New York Marine & General Insurance v. Sirius America Insurance

In an action, inter alia, for a judgment declaring that the defendant Sirius America Insurance Company is obligated to defend and indemnify the plaintiff Andresson & Bulgin Construction, Inc., and the defendant Jeffrey D. Gagliotti, doing business as Eminence Enterprises, in an underlying personal injury action entitled Petersen v Borrok, pending in the Supreme Court, Suffolk County, under index No. 30513/05, the defendant Sirius America Insurance Company appeals from so much of an order of the Supreme Court, Suffolk County (Whelan, J.), entered May 28, 2010, as granted that branch of the plaintiffs’ motion which was to compel it to respond to the plaintiffs’ notice to produce dated January 6, 2010, insofar as the notice to produce sought disclosure of an agency agreement between it and nonparty UTC Risk Management Services, Inc.

Ordered that the order is affirmed insofar as appealed from, with costs.

A party asserting that material sought in disclosure is privileged bears the burden of demonstrating that the material it seeks to withhold is immune from discovery (see Koump v *1020Smith, 25 NY2d 287, 294 [1969]; Bombard v Arnica Mut. Ins. Co., 11 AD3d 647, 648 [2004]; All Waste Sys. v Gulf Ins. Co., 295 AD2d 379, 380 [2002]). Here, the defendant Sirius America Insurance Company (hereinafter the appellant) failed to meet its burden of establishing that the subject agency agreement between itself and nonparty UTC Risk Management Services, Inc., is privileged or otherwise exempt from discovery (see Diamond State Ins.
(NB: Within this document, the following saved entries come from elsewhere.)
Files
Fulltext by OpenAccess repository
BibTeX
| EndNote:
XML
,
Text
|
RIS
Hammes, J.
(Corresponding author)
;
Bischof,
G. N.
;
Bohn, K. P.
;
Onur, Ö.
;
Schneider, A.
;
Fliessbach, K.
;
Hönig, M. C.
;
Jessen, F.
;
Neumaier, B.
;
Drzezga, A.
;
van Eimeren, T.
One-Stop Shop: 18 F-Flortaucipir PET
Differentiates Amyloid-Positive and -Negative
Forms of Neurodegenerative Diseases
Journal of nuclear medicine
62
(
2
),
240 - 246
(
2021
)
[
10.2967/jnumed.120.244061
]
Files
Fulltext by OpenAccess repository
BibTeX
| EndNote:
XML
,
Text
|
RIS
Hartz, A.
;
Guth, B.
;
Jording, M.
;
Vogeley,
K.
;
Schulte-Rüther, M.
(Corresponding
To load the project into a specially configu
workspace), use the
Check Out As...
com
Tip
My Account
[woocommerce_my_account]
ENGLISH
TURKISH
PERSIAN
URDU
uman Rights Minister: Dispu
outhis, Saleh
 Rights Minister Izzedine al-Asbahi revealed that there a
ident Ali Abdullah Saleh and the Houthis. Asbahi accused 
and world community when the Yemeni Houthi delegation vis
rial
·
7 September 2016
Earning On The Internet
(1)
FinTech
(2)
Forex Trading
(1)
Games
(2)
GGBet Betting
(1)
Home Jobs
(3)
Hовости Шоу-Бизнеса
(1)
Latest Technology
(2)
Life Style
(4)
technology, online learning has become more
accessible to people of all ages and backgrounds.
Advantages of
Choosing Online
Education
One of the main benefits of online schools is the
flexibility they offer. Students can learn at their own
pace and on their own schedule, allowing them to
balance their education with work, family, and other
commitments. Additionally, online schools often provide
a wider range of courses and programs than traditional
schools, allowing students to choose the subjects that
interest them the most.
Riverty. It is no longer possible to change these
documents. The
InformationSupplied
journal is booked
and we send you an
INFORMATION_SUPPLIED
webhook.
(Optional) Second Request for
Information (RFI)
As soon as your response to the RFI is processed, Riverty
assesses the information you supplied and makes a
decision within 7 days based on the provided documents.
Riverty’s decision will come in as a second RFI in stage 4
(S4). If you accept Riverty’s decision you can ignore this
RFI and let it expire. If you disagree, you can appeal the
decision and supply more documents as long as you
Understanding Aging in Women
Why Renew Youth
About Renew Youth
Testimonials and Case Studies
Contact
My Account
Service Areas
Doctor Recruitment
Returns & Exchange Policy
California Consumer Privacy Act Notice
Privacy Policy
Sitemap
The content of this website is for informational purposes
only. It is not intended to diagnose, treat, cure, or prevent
Co. v Utica First Ins. Co., 37 AD3d 160, 161-162 [2007]; Bertalo’s Rest. v Exchange Ins. Co., 240 AD2d 452, 455 [1997]). Accordingly, the Supreme Court properly granted that branch of the plaintiffs’ motion which was to compel the appellant to respond to the plaintiffs’ notice to produce dated January 6, 2010, insofar as it sought disclosure of the agency agreement. Rivera, J.P., Angiolillo, Eng, Chambers and Sgroi, JJ., concur.